Neuroimaging Lab

Table of Contents

The Goal #

A neuroimaging research lab wants a unified vault that captures everything their experiments produce – from raw scanner data through processed derivatives – alongside the communications, code, and scheduling artifacts that surround the science.

The lab runs MRI experiments, collects behavioral and stimulus data, communicates over Slack, tracks events in Google Calendar, and develops processing code on GitHub. Today these live in disconnected silos: DICOMs on a PACS server, event files on a lab workstation, Slack threads in Slack’s cloud, code on GitHub, and processed results scattered across lab members’ home directories.

Data Sources #

MRI Acquisitions (DICOMs) #

The primary data stream. The lab acquires structural and functional MRI data using the ReproIn naming convention, which encodes BIDS-compatible metadata directly in DICOM series descriptions. This means conversion to BIDS can be fully automated via HeuDiConv.

Source	Format	Volume per session	Frequency
Structural (T1w, T2w)	DICOM	200-500 MB	Per subject
Functional (BOLD)	DICOM	2-10 GB	Multiple runs per session
Field maps	DICOM	50-200 MB	Per session
Diffusion (DWI)	DICOM	1-5 GB	Optional

Stimulus Capture (ReproStim) #

ReproStim captures the actual audio/video stimuli presented during scanning sessions – screen recordings with QR-code-embedded timing synchronization. This is critical for relating brain activity to specific stimulus events.

The captured media lands in git-annex as binary content and can later be annotated via Annotation Garden to produce BIDS-compliant events files with HED tags.

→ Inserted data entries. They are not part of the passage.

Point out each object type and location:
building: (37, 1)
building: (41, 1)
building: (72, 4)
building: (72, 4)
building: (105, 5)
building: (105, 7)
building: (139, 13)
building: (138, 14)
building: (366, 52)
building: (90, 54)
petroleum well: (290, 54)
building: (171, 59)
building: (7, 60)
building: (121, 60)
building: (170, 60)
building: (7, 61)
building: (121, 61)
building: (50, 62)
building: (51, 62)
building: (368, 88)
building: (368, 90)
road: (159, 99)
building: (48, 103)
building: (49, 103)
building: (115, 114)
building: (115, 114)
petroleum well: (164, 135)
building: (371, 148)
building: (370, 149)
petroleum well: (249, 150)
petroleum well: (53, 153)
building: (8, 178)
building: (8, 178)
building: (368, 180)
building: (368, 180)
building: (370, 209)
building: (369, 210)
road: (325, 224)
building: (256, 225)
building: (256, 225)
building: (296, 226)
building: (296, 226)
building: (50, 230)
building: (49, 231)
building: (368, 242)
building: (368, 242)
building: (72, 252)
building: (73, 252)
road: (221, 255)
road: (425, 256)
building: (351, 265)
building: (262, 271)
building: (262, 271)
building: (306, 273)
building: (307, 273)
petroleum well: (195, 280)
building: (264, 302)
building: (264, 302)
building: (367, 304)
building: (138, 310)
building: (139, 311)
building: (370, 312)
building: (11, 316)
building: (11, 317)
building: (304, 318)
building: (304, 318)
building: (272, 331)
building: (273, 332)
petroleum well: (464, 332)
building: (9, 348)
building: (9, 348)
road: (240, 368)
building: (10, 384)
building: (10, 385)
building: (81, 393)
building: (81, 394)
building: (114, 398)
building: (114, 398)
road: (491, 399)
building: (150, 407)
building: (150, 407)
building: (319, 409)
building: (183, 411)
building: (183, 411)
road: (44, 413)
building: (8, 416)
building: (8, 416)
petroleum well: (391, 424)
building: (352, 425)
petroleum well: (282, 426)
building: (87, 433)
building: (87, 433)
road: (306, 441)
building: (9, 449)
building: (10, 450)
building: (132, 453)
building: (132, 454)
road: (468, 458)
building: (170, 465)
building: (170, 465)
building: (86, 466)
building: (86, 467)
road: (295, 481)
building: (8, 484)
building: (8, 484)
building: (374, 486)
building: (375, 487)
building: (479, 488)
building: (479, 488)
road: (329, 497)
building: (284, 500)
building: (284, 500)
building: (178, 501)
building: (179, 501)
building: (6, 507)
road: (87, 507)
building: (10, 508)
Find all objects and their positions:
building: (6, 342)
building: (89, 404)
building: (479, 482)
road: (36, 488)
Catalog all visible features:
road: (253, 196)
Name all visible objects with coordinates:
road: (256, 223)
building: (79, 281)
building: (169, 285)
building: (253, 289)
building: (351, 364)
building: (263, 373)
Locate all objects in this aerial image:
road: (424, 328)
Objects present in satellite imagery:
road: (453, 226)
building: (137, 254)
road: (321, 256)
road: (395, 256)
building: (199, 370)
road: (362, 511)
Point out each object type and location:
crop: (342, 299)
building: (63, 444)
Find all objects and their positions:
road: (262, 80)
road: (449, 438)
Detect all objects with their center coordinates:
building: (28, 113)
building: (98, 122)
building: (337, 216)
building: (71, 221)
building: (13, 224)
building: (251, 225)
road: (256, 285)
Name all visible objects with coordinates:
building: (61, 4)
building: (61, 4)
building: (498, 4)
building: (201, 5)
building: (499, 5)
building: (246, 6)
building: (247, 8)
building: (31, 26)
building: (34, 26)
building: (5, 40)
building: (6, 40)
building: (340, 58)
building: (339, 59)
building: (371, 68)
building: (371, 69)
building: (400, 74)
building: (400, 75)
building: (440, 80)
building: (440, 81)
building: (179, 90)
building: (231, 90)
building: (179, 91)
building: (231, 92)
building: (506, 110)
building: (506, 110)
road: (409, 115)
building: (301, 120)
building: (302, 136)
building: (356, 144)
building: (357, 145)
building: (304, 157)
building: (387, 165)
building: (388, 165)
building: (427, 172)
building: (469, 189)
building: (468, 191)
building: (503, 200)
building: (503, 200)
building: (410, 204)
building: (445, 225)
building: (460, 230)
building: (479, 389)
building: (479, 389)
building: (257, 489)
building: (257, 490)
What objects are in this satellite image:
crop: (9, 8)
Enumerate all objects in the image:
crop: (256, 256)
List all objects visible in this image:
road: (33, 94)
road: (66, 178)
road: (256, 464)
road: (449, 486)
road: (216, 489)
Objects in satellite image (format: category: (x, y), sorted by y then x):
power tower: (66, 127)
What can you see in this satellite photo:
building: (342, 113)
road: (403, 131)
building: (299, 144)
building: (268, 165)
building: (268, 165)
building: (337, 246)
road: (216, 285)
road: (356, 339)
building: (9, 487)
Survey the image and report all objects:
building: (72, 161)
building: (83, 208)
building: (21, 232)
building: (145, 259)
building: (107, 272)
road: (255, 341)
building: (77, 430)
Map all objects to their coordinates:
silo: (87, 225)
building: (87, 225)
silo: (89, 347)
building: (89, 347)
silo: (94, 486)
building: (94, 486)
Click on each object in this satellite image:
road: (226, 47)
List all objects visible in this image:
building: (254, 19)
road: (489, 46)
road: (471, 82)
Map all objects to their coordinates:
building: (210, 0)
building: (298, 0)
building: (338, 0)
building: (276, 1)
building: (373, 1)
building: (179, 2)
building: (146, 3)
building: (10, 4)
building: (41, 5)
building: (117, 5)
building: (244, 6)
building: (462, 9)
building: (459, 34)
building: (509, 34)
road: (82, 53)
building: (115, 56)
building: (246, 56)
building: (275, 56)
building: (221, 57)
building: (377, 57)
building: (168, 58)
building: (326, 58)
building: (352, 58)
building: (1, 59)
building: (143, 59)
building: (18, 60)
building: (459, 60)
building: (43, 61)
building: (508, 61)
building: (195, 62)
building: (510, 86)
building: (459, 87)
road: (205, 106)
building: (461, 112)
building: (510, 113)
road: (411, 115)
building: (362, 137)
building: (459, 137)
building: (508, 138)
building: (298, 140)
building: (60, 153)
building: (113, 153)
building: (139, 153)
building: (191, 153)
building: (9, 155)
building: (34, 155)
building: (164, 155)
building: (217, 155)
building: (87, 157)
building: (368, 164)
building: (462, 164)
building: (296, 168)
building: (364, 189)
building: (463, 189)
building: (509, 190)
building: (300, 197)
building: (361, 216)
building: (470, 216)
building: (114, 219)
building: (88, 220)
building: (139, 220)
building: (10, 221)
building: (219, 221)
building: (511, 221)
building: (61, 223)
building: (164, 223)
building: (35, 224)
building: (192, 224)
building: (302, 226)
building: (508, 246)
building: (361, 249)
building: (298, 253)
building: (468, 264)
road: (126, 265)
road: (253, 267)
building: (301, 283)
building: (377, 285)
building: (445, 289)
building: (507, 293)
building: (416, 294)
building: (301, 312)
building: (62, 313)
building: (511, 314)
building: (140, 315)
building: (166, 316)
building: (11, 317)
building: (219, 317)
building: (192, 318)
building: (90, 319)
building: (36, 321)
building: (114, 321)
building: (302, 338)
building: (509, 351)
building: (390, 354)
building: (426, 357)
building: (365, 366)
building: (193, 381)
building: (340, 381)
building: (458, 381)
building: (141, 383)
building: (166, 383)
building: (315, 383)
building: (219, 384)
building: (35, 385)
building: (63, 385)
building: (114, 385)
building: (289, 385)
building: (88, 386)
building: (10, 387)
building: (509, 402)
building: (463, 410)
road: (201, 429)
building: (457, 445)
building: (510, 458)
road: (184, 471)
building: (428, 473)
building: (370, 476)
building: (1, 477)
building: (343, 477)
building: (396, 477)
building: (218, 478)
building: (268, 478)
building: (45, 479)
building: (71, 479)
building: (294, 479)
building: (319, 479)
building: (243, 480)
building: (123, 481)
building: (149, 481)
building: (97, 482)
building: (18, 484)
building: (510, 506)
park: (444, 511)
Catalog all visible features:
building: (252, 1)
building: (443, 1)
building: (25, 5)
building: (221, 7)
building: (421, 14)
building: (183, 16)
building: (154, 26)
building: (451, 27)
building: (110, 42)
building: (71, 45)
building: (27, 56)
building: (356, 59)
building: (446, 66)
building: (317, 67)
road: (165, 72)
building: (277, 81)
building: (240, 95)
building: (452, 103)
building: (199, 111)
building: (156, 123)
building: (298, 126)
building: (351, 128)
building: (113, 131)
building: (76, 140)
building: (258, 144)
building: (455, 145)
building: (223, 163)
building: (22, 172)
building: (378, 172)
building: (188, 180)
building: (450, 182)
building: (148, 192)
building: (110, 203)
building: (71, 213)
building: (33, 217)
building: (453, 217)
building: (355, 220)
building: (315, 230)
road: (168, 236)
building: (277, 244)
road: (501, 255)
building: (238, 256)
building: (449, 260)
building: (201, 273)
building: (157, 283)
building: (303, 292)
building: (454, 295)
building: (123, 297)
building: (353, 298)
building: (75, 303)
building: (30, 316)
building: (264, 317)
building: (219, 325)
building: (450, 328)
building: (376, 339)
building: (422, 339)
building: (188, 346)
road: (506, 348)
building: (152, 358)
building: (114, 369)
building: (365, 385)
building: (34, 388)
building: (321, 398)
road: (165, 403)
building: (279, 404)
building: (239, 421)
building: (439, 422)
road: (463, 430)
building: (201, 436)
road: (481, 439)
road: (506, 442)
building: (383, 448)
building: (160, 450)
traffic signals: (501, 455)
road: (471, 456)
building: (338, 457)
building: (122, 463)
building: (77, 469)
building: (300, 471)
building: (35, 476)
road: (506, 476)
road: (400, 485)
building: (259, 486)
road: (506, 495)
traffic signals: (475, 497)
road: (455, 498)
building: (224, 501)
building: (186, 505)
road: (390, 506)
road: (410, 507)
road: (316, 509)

Behavioral Events (CurDes BIRCH) #

The CurDes BIRCH response box records participant button presses, response times, and event timing during MRI experiments. These event logs are the behavioral counterpart to the fMRI data – they document what the participant did and when.

Event files need to be converted to BIDS events format (*_events.tsv with onset, duration, and trial type columns) and aligned with the functional imaging data timing.

Slack (Lab Communication) #

The lab uses Slack for internal communication: experiment coordination, data quality discussions, analysis troubleshooting, paper drafts, and general lab life.

slackdump archives these conversations into structured JSON with full threading, reactions, and file attachments.

Key channels to archive:

Channel	Content	Privacy
`#experiments`	Session scheduling, scanner issues, protocol changes	private
`#analysis`	Processing questions, pipeline debugging, results discussion	private
`#papers`	Manuscript drafts, reviewer responses, submission coordination	private
`#general`	Lab announcements, social coordination	private

Google Calendar (Scheduling) #

Scanner time slots, lab meetings, deadlines, conference dates. Available via Google Takeout or CalDAV API export. Low volume but useful for correlating events (“when did we change the protocol?” maps to a calendar entry).

GitHub (Code and Project Management) #

The lab maintains repositories for:

Processing pipelines – scripts that orchestrate HeuDiConv, MRIQC, fMRIPrep
Analysis code – statistical analysis, figures, manuscripts
Stimulus code – PsychoPy/PsychToolbox experiment scripts
Lab wiki/docs – protocols, onboarding materials

The code is already in git, but associated artifacts – issues, pull request discussions, wiki pages, CI logs – are platform-hosted and at risk of loss. con/tinuous archives CI logs, git-bug bridges issues into git, and python-github-backup captures the full repository metadata.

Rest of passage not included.